Stored items
★ ★ ★ ★

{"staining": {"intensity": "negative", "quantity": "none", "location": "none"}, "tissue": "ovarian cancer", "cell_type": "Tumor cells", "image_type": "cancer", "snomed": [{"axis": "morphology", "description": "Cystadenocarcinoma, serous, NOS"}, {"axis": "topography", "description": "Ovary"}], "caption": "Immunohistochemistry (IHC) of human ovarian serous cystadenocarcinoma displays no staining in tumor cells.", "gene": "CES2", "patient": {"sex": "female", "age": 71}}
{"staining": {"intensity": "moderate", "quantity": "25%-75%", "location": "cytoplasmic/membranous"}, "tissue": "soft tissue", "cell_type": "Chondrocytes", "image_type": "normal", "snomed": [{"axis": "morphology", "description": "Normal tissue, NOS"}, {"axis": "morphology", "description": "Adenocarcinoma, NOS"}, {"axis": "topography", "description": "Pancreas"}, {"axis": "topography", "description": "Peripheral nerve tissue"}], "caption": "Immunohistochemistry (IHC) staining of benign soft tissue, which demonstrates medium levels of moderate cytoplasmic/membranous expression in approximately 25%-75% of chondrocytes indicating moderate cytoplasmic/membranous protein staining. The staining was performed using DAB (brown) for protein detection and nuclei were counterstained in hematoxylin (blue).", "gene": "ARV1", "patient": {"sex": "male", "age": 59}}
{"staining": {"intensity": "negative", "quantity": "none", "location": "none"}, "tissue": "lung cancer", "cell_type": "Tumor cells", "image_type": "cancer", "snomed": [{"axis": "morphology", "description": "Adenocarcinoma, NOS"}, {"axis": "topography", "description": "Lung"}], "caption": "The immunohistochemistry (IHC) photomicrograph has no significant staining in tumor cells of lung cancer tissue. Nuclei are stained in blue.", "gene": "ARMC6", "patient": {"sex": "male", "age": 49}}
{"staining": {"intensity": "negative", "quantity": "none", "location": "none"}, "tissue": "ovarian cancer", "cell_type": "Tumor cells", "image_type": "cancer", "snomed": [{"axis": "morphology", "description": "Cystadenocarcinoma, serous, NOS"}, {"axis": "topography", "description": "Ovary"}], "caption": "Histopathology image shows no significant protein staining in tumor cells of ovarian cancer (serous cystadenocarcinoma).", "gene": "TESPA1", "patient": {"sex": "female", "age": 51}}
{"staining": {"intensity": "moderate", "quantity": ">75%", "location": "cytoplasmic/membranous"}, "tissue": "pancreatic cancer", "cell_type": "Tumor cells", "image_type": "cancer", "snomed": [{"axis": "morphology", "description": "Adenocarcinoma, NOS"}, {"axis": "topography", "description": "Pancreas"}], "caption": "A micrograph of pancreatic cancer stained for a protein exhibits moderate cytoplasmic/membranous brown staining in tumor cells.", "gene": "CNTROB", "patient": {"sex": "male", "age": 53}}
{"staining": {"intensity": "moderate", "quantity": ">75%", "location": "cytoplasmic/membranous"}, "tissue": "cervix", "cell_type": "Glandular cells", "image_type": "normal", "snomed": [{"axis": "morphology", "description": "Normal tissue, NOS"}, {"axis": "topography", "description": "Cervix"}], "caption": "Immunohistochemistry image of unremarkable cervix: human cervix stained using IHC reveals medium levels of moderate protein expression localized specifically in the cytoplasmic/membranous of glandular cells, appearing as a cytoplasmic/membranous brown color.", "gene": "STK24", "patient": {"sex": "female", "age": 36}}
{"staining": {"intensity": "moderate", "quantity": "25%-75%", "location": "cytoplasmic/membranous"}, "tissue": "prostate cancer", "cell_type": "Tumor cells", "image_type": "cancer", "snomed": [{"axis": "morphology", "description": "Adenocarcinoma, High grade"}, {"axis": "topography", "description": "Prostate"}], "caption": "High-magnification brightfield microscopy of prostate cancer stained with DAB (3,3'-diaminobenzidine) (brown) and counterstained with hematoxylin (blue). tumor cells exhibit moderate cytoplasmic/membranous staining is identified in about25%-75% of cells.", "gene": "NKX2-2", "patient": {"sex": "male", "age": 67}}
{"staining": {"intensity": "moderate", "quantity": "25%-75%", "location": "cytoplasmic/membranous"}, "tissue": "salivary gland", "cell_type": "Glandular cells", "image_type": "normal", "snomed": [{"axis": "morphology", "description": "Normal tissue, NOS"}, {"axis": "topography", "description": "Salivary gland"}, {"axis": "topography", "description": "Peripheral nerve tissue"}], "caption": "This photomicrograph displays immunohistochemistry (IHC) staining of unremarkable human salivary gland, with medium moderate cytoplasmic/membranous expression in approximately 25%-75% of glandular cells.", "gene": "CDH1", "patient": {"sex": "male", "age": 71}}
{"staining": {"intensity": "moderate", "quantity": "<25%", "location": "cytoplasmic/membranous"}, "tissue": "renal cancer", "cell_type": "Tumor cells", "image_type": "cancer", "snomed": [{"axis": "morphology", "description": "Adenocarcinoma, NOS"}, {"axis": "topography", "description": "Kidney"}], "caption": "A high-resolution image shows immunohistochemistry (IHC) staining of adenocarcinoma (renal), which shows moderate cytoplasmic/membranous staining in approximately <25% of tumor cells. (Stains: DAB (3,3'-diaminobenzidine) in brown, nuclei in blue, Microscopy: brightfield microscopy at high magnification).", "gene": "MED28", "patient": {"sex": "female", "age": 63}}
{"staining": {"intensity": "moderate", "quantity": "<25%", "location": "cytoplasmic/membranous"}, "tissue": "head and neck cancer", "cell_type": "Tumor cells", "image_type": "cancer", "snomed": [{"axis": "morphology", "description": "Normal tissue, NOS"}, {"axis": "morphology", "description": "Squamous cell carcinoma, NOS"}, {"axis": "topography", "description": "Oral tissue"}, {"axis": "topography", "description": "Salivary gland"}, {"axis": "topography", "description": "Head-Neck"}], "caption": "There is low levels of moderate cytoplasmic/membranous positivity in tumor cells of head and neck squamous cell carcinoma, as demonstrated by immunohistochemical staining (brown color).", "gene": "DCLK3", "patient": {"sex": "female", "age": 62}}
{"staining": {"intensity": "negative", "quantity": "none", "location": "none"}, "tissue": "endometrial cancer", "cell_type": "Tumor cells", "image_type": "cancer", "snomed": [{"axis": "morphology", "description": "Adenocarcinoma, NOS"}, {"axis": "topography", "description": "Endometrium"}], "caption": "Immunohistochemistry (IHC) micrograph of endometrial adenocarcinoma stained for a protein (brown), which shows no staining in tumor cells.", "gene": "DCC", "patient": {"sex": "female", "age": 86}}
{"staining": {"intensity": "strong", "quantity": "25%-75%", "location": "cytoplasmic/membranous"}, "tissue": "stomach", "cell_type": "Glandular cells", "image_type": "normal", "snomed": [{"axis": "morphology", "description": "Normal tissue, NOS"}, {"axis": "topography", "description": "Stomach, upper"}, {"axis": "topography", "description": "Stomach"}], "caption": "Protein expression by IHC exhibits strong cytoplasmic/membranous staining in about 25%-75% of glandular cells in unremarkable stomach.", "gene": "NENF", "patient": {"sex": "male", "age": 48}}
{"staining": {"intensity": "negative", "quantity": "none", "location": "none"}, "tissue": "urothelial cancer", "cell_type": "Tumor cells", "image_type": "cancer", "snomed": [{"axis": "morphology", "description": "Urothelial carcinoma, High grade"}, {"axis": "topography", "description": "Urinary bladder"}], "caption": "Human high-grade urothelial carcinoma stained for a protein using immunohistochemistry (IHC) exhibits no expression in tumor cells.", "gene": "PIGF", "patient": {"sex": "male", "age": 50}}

★ ★ ★ ★

What to produce: The data above needs to be given again exactly, with no line left out.

Written response:
{"staining": {"intensity": "negative", "quantity": "none", "location": "none"}, "tissue": "ovarian cancer", "cell_type": "Tumor cells", "image_type": "cancer", "snomed": [{"axis": "morphology", "description": "Cystadenocarcinoma, serous, NOS"}, {"axis": "topography", "description": "Ovary"}], "caption": "Immunohistochemistry (IHC) of human ovarian serous cystadenocarcinoma displays no staining in tumor cells.", "gene": "CES2", "patient": {"sex": "female", "age": 71}}
{"staining": {"intensity": "moderate", "quantity": "25%-75%", "location": "cytoplasmic/membranous"}, "tissue": "soft tissue", "cell_type": "Chondrocytes", "image_type": "normal", "snomed": [{"axis": "morphology", "description": "Normal tissue, NOS"}, {"axis": "morphology", "description": "Adenocarcinoma, NOS"}, {"axis": "topography", "description": "Pancreas"}, {"axis": "topography", "description": "Peripheral nerve tissue"}], "caption": "Immunohistochemistry (IHC) staining of benign soft tissue, which demonstrates medium levels of moderate cytoplasmic/membranous expression in approximately 25%-75% of chondrocytes indicating moderate cytoplasmic/membranous protein staining. The staining was performed using DAB (brown) for protein detection and nuclei were counterstained in hematoxylin (blue).", "gene": "ARV1", "patient": {"sex": "male", "age": 59}}
{"staining": {"intensity": "negative", "quantity": "none", "location": "none"}, "tissue": "lung cancer", "cell_type": "Tumor cells", "image_type": "cancer", "snomed": [{"axis": "morphology", "description": "Adenocarcinoma, NOS"}, {"axis": "topography", "description": "Lung"}], "caption": "The immunohistochemistry (IHC) photomicrograph has no significant staining in tumor cells of lung cancer tissue. Nuclei are stained in blue.", "gene": "ARMC6", "patient": {"sex": "male", "age": 49}}
{"staining": {"intensity": "negative", "quantity": "none", "location": "none"}, "tissue": "ovarian cancer", "cell_type": "Tumor cells", "image_type": "cancer", "snomed": [{"axis": "morphology", "description": "Cystadenocarcinoma, serous, NOS"}, {"axis": "topography", "description": "Ovary"}], "caption": "Histopathology image shows no significant protein staining in tumor cells of ovarian cancer (serous cystadenocarcinoma).", "gene": "TESPA1", "patient": {"sex": "female", "age": 51}}
{"staining": {"intensity": "moderate", "quantity": ">75%", "location": "cytoplasmic/membranous"}, "tissue": "pancreatic cancer", "cell_type": "Tumor cells", "image_type": "cancer", "snomed": [{"axis": "morphology", "description": "Adenocarcinoma, NOS"}, {"axis": "topography", "description": "Pancreas"}], "caption": "A micrograph of pancreatic cancer stained for a protein exhibits moderate cytoplasmic/membranous brown staining in tumor cells.", "gene": "CNTROB", "patient": {"sex": "male", "age": 53}}
{"staining": {"intensity": "moderate", "quantity": ">75%", "location": "cytoplasmic/membranous"}, "tissue": "cervix", "cell_type": "Glandular cells", "image_type": "normal", "snomed": [{"axis": "morphology", "description": "Normal tissue, NOS"}, {"axis": "topography", "description": "Cervix"}], "caption": "Immunohistochemistry image of unremarkable cervix: human cervix stained using IHC reveals medium levels of moderate protein expression localized specifically in the cytoplasmic/membranous of glandular cells, appearing as a cytoplasmic/membranous brown color.", "gene": "STK24", "patient": {"sex": "female", "age": 36}}
{"staining": {"intensity": "moderate", "quantity": "25%-75%", "location": "cytoplasmic/membranous"}, "tissue": "prostate cancer", "cell_type": "Tumor cells", "image_type": "cancer", "snomed": [{"axis": "morphology", "description": "Adenocarcinoma, High grade"}, {"axis": "topography", "description": "Prostate"}], "caption": "High-magnification brightfield microscopy of prostate cancer stained with DAB (3,3'-diaminobenzidine) (brown) and counterstained with hematoxylin (blue). tumor cells exhibit moderate cytoplasmic/membranous staining is identified in about25%-75% of cells.", "gene": "NKX2-2", "patient": {"sex": "male", "age": 67}}
{"staining": {"intensity": "moderate", "quantity": "25%-75%", "location": "cytoplasmic/membranous"}, "tissue": "salivary gland", "cell_type": "Glandular cells", "image_type": "normal", "snomed": [{"axis": "morphology", "description": "Normal tissue, NOS"}, {"axis": "topography", "description": "Salivary gland"}, {"axis": "topography", "description": "Peripheral nerve tissue"}], "caption": "This photomicrograph displays immunohistochemistry (IHC) staining of unremarkable human salivary gland, with medium moderate cytoplasmic/membranous expression in approximately 25%-75% of glandular cells.", "gene": "CDH1", "patient": {"sex": "male", "age": 71}}
{"staining": {"intensity": "moderate", "quantity": "<25%", "location": "cytoplasmic/membranous"}, "tissue": "renal cancer", "cell_type": "Tumor cells", "image_type": "cancer", "snomed": [{"axis": "morphology", "description": "Adenocarcinoma, NOS"}, {"axis": "topography", "description": "Kidney"}], "caption": "A high-resolution image shows immunohistochemistry (IHC) staining of adenocarcinoma (renal), which shows moderate cytoplasmic/membranous staining in approximately <25% of tumor cells. (Stains: DAB (3,3'-diaminobenzidine) in brown, nuclei in blue, Microscopy: brightfield microscopy at high magnification).", "gene": "MED28", "patient": {"sex": "female", "age": 63}}
{"staining": {"intensity": "moderate", "quantity": "<25%", "location": "cytoplasmic/membranous"}, "tissue": "head and neck cancer", "cell_type": "Tumor cells", "image_type": "cancer", "snomed": [{"axis": "morphology", "description": "Normal tissue, NOS"}, {"axis": "morphology", "description": "Squamous cell carcinoma, NOS"}, {"axis": "topography", "description": "Oral tissue"}, {"axis": "topography", "description": "Salivary gland"}, {"axis": "topography", "description": "Head-Neck"}], "caption": "There is low levels of moderate cytoplasmic/membranous positivity in tumor cells of head and neck squamous cell carcinoma, as demonstrated by immunohistochemical staining (brown color).", "gene": "DCLK3", "patient": {"sex": "female", "age": 62}}
{"staining": {"intensity": "negative", "quantity": "none", "location": "none"}, "tissue": "endometrial cancer", "cell_type": "Tumor cells", "image_type": "cancer", "snomed": [{"axis": "morphology", "description": "Adenocarcinoma, NOS"}, {"axis": "topography", "description": "Endometrium"}], "caption": "Immunohistochemistry (IHC) micrograph of endometrial adenocarcinoma stained for a protein (brown), which shows no staining in tumor cells.", "gene": "DCC", "patient": {"sex": "female", "age": 86}}
{"staining": {"intensity": "strong", "quantity": "25%-75%", "location": "cytoplasmic/membranous"}, "tissue": "stomach", "cell_type": "Glandular cells", "image_type": "normal", "snomed": [{"axis": "morphology", "description": "Normal tissue, NOS"}, {"axis": "topography", "description": "Stomach, upper"}, {"axis": "topography", "description": "Stomach"}], "caption": "Protein expression by IHC exhibits strong cytoplasmic/membranous staining in about 25%-75% of glandular cells in unremarkable stomach.", "gene": "NENF", "patient": {"sex": "male", "age": 48}}
{"staining": {"intensity": "negative", "quantity": "none", "location": "none"}, "tissue": "urothelial cancer", "cell_type": "Tumor cells", "image_type": "cancer", "snomed": [{"axis": "morphology", "description": "Urothelial carcinoma, High grade"}, {"axis": "topography", "description": "Urinary bladder"}], "caption": "Human high-grade urothelial carcinoma stained for a protein using immunohistochemistry (IHC) exhibits no expression in tumor cells.", "gene": "PIGF", "patient": {"sex": "male", "age": 50}}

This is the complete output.